━━━ Records to process

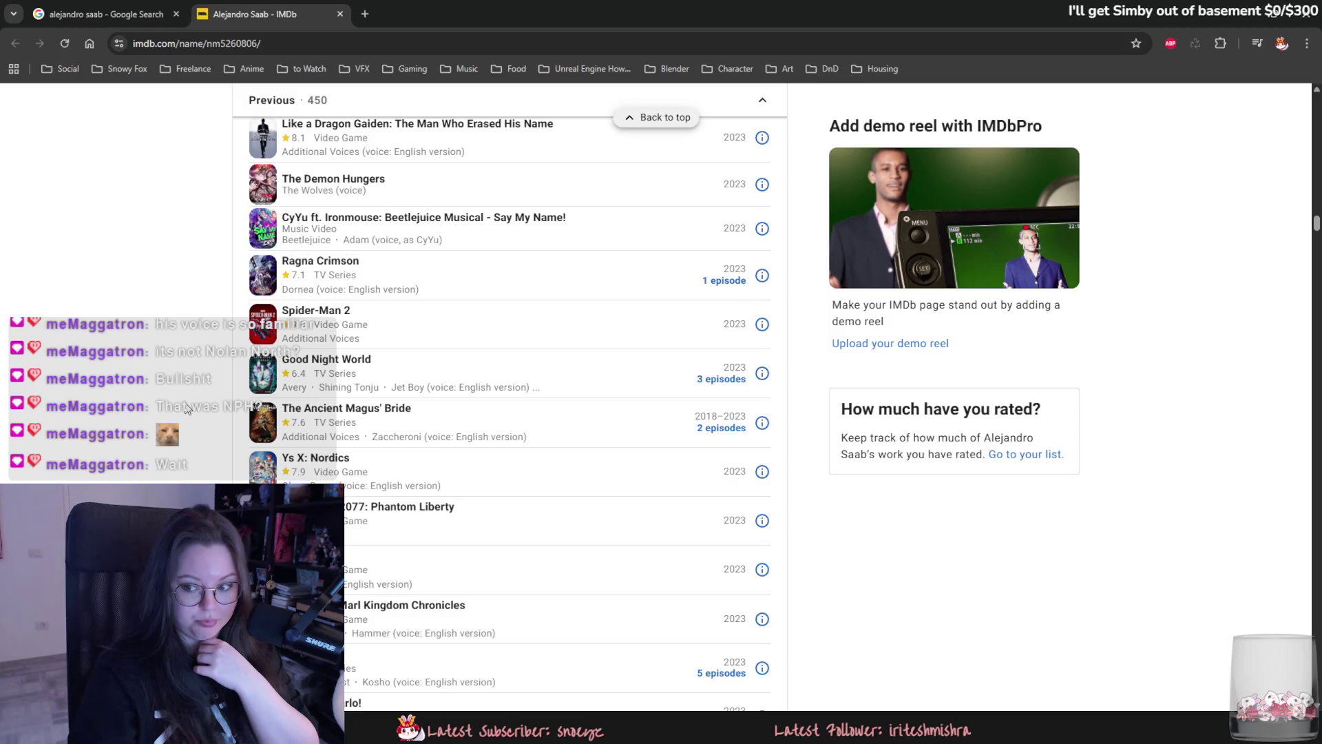
scroll(188, 409, "down", 4)
scroll(188, 409, "down", 4)
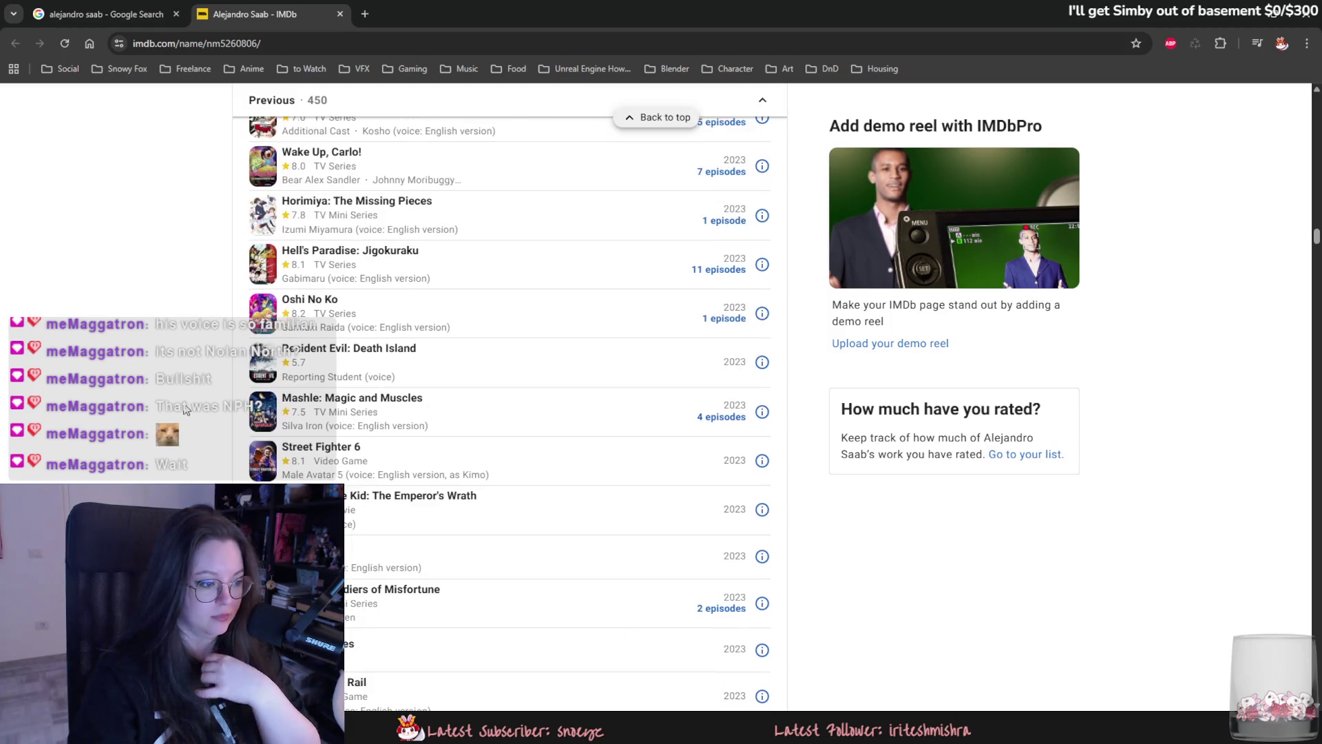
scroll(184, 406, "down", 6)
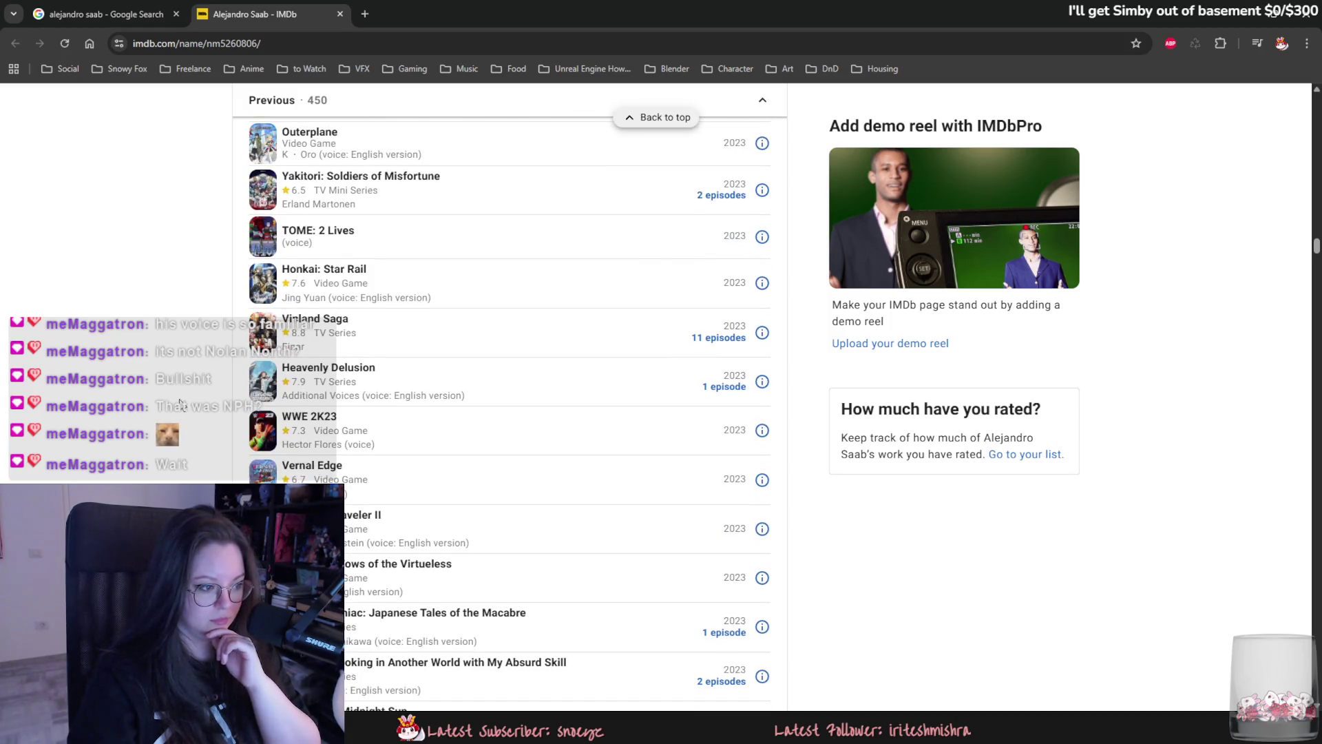
scroll(180, 403, "down", 4)
scroll(181, 403, "down", 5)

━━━━━━

» Exercise instructions:
Quote each record exactly as it stands, minus the pictures.

» Answer section:
scroll(188, 409, "down", 4)
scroll(188, 409, "down", 4)
scroll(184, 406, "down", 6)
scroll(180, 403, "down", 4)
scroll(181, 403, "down", 5)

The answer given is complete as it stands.